Climax used in these examples intensifies the emotions of the character and make the influence on the readers’ perception of the story.
ANTICLIMAX:
- She had no gowns, no jewels, nothing.
- It annoys me not to have a single piece of jewelry, not a single ornament, nothing to put on.
PARALLELISM: 
She thought of silent antechambers hung with Oriental tapestry,… She thought of long reception halls hung with ancient silk,… and she thought of delicious dishes served on marvellous plates…
- She was distressed at the poverty of her dwelling, at the bareness of the walls, at the shabby chairs, the ugliness of the curtains.
This SD underlines the main points the author wanted to intensify. In the first example he draws our attention to Mathilde’s thoughts and in the second – to the reasons of her being unhappy.
EXCLAMATIONS: - "How was that?!"
-         How stupid  you are!
-         "What!...Impossible!"
-         How strange and changeful is life!
-         How small a thing is needed to make or ruin us!
- You never noticed it, then!
- "Oh, my poor Mathilde!
- Why, my necklace was paste! It was worth at most only five hundred francs!".
REPETITION:
"I have – I have – I've lost Madame Forestier's necklace,..
Exclamations and repetition underline the emotional degree of the main characters.
EMPHATIC CONSTRUCTIONS:
    “…"It was not I who sold this necklace, Madame; I must have merely supplied the clasp."…”

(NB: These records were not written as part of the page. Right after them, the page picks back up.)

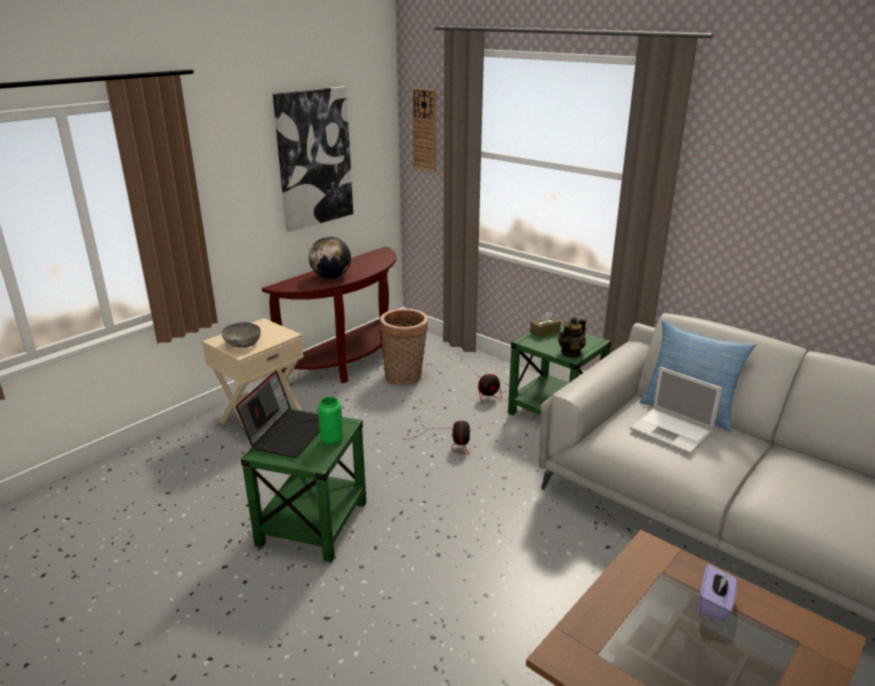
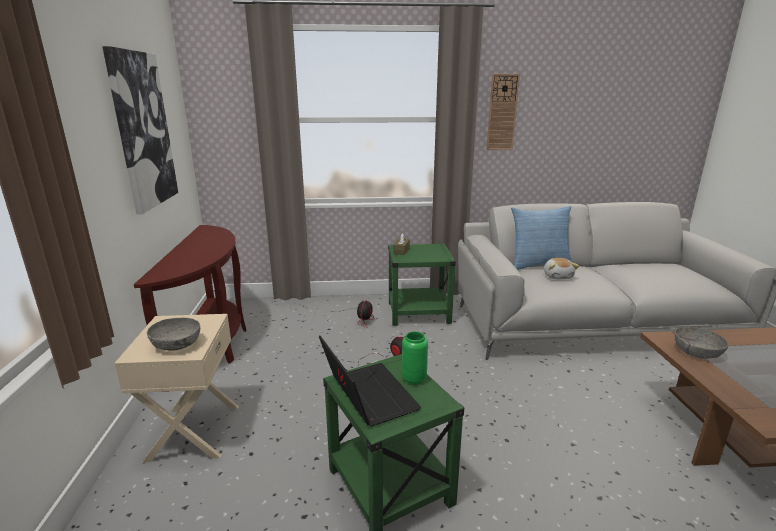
camera: 45 degrees left, 5 degrees down
(331, 277) = (197, 256): globe -> none
(405, 377) = (280, 335): basket -> none
(425, 130) = (222, 106): wall clock -> wall clock (502, 112)
(571, 353) = (439, 256): teapot -> none
(653, 578) = (696, 352): none -> grey bowl
(672, 431) = (558, 276): laptop -> plush toy
(714, 604) = (732, 347): purple tissue box -> none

       “…He did borrow, asking a thousand francs….
These emphatic constructions intensifies the doer of the action and the action that was performed in such a way giving  it more prominence.
RHETORICAL QUESTIONS:
-         If she had detected the substitution, what would she have thought, what would she have said? Would she not have taken Madame Loisel for a thief?
-         What would have happened if she had not lost that necklace? Who knows? Who knows? How strange and changeful is life! How small a thing is needed to make or ruin us!
-         Madame Loisel felt moved. Should she speak to her?
The rhetorical questions used in the story help to understand the character’s inner state, her feelings.
ASYNDETON:
- She had no dowry, no expectations, no way of being known, understood, loved, married by any rich and distinguished man; she let herself be married to a little clerk of the Ministry of Public Instruction.
- She dressed plainly because she could not dress well, but she was unhappy as if she had really fallen from a higher station; since with women there is neither caste nor rank, for beauty, grace and charm take the place of family and birth.
- Everyone wants to go; it is very select, and they are not giving many invitations to clerks.
- "It was not I, madame, who sold that necklace; I must simply have furnished the case."
- "You should have returned it sooner; I might have needed it."
- Look further; I don't know what you like."
The usage of such stylistic device make  the story sound energetic, dynamic and tense.
ELLIPSIS:
-   "Nothing. Only I have no gown, and, therefore, I can't go to this ball. Give your card to some colleague whose wife is better equipped than I am."
- "True! I never thought of it."
-  “…"What! . . . Impossible!"”
-   “…"No. You didn't notice it, did you?". "No."…”
- "Haven't you any more?"
"Why, yes. Look further; I don't know what you like."
- "Why, yes, certainly."
- "Yes, probably. Did you take his number?"
- “Yes, I have had a pretty hard life, since I last saw you, and great poverty – and that because of you!”
“Of me! How so?”
- "Do you remember that diamond necklace you lent me to wear at the ministerial ball?"
"Yes. Well?"
- "Oh, my poor Mathilde!
Elliptical sentences are used in this short story to present the emotional tension of the speech.
          Summing up the analysis of the chosen short story I should admit that the writer Guy de Maupassant brilliantly  uses ALL the mentioned above stylistic devices, especially syntactic ones,  which help to reveal the main characters’ nature, their feelings and emotions; to create true to life atmosphere of the events depicted. The stylistic devices used make the reader more interested in the life of the main characters, they make us either sympathize to the Loisels  or blame them for being too naïve.